> [Records for the task]:
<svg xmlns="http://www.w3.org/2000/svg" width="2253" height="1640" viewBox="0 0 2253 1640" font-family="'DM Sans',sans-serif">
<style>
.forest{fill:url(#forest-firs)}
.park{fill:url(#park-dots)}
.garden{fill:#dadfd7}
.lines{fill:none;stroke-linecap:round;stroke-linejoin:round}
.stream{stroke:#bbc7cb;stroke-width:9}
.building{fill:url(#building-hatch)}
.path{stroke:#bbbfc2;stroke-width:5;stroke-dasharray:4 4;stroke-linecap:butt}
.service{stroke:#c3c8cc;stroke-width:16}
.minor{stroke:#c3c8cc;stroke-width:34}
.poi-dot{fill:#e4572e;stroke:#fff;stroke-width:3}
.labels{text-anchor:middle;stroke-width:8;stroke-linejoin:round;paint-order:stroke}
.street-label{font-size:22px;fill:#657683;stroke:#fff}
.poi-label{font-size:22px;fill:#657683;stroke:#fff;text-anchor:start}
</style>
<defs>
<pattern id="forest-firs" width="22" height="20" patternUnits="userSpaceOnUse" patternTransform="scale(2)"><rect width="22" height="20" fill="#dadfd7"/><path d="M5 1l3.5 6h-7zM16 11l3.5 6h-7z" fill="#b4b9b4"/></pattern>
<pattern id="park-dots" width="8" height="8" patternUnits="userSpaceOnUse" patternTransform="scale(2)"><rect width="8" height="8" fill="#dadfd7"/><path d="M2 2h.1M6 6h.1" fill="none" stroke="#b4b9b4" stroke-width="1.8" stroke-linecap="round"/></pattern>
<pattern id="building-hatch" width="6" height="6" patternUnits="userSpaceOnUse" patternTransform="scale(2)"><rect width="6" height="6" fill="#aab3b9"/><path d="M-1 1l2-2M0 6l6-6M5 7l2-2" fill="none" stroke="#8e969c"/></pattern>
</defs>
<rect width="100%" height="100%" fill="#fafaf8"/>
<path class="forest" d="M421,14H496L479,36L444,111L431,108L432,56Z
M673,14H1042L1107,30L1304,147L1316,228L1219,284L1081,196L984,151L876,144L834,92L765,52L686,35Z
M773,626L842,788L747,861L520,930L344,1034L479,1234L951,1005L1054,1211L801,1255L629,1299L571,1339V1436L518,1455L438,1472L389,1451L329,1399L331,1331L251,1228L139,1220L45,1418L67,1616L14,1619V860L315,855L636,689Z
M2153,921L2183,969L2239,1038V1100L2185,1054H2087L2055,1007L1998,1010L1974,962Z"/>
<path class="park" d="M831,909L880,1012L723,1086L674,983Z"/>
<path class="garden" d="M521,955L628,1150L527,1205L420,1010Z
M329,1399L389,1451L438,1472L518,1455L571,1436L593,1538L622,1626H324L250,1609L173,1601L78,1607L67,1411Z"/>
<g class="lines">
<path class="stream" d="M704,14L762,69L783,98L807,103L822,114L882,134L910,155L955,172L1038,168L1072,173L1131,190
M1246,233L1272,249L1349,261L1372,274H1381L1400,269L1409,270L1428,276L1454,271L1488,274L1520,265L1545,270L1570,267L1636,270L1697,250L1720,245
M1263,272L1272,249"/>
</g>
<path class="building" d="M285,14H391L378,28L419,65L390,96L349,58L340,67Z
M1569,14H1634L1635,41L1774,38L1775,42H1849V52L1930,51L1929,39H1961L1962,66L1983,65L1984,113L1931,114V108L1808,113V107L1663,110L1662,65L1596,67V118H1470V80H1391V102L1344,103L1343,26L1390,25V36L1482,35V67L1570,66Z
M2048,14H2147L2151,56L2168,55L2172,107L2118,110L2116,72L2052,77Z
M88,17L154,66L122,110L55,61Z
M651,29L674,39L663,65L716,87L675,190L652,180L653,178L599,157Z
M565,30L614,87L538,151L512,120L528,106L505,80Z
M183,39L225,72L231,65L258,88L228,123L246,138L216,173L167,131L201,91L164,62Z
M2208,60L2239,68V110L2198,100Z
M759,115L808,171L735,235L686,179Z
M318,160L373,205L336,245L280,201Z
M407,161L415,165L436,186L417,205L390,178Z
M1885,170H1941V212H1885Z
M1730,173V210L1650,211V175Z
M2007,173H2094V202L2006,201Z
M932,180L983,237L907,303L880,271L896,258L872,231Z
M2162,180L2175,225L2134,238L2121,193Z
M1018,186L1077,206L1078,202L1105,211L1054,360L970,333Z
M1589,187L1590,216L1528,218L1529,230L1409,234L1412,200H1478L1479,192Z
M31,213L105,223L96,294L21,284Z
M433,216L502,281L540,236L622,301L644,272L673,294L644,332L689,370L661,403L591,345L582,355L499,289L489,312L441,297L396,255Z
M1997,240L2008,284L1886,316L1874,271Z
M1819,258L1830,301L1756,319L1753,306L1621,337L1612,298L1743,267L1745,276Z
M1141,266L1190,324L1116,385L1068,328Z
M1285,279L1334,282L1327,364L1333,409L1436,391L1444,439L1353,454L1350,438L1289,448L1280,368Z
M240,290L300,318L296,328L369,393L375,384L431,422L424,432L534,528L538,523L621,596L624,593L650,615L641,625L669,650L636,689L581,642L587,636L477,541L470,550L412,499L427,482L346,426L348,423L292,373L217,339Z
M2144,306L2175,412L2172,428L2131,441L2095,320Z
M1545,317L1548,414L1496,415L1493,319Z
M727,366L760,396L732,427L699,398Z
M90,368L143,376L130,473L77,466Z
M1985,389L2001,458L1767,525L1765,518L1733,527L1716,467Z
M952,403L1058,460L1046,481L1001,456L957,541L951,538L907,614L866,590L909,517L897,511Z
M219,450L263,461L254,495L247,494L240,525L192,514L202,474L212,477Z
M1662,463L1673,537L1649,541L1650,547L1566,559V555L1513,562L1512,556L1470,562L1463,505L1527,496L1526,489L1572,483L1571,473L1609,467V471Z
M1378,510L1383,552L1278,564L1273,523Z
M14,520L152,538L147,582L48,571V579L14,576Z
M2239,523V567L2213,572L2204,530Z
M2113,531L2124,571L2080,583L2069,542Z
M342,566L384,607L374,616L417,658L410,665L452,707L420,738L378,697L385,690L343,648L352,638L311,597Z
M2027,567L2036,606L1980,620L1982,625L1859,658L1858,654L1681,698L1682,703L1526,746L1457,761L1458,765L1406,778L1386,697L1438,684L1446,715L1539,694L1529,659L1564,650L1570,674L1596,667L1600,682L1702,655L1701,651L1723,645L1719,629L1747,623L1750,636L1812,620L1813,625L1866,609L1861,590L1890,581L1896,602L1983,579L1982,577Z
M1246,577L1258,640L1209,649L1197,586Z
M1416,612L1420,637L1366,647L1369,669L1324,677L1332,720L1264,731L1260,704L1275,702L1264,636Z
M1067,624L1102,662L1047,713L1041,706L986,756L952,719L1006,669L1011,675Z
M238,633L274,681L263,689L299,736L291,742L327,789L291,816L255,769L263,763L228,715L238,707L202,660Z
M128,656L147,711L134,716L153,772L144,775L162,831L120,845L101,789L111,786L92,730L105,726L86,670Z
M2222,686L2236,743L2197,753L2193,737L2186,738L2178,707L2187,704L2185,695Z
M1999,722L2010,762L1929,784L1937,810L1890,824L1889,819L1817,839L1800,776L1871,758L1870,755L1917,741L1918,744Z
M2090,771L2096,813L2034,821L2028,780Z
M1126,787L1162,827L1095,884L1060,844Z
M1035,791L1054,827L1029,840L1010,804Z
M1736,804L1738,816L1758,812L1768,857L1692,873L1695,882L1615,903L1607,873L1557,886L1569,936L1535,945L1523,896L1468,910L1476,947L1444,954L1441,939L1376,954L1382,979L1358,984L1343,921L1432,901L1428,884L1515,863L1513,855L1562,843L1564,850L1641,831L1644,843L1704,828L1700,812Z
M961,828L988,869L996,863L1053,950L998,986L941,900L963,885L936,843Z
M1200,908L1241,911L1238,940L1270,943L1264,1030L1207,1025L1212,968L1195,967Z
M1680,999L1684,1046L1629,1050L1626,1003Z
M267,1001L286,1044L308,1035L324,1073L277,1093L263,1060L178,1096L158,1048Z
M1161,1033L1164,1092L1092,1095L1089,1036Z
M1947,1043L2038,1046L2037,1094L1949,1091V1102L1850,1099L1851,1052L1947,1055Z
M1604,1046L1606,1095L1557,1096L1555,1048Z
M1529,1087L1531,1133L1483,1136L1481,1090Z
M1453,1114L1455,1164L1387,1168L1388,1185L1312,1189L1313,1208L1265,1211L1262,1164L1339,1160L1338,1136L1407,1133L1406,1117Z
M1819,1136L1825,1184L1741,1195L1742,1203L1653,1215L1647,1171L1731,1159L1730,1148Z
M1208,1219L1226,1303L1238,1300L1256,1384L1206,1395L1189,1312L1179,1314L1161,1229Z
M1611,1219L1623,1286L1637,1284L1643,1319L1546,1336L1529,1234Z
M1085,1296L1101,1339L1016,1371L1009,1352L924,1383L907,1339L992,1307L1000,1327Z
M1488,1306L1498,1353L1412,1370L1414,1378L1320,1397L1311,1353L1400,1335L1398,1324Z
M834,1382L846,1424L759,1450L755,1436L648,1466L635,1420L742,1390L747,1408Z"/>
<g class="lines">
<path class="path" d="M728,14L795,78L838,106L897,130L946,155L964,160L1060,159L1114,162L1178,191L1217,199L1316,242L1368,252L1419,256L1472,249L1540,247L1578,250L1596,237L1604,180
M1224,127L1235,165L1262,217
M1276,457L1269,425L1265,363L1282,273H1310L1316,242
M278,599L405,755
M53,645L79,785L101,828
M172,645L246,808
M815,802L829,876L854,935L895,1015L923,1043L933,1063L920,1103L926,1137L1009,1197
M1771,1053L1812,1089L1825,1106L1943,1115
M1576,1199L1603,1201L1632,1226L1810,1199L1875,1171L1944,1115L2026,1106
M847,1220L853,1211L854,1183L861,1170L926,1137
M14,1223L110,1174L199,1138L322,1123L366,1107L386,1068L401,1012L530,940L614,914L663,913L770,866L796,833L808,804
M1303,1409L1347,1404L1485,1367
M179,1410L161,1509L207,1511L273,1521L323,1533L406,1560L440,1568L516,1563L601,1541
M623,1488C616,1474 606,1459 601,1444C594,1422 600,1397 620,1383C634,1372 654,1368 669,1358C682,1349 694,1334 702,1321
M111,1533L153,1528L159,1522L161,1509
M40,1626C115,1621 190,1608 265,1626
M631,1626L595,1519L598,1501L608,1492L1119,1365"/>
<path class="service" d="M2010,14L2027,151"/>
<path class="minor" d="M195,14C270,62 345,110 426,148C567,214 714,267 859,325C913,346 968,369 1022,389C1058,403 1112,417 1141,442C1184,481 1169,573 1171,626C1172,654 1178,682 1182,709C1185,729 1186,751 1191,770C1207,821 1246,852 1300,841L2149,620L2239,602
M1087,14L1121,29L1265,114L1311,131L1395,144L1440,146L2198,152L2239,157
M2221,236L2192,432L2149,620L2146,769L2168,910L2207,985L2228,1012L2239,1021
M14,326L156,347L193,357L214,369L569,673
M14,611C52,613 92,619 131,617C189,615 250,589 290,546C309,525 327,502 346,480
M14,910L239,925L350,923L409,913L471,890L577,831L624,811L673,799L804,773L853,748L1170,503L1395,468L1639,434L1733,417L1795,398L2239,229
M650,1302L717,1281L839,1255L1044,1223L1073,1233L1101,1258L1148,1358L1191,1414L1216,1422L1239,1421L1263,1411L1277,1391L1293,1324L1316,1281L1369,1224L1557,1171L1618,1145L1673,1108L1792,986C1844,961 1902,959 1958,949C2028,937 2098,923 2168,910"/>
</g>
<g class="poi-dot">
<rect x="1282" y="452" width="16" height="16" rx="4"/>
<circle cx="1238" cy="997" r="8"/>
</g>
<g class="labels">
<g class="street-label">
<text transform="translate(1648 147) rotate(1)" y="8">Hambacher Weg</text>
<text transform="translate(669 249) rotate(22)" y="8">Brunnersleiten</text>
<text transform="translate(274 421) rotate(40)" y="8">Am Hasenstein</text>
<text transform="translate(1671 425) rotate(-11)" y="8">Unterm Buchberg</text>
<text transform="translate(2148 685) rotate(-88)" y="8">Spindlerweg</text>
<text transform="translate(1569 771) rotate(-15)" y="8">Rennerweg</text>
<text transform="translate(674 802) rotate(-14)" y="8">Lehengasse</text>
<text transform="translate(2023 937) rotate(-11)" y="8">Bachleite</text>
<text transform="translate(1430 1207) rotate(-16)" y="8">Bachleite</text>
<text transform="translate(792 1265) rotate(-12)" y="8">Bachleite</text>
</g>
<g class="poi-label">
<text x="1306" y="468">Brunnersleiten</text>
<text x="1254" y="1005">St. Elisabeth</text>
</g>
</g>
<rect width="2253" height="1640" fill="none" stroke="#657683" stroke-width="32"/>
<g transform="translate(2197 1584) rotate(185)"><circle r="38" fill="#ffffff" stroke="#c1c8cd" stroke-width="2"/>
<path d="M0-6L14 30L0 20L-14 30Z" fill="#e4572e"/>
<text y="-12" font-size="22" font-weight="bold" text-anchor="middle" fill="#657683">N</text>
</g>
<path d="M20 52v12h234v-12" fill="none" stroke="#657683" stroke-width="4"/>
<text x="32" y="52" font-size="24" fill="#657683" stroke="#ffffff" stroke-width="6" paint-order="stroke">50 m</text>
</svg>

> [Problem details]: Your task is to collect every line above that contains the word "middle".

> [Written response]:
.labels{text-anchor:middle;stroke-width:8;stroke-linejoin:round;paint-order:stroke}
<text y="-12" font-size="22" font-weight="bold" text-anchor="middle" fill="#657683">N</text>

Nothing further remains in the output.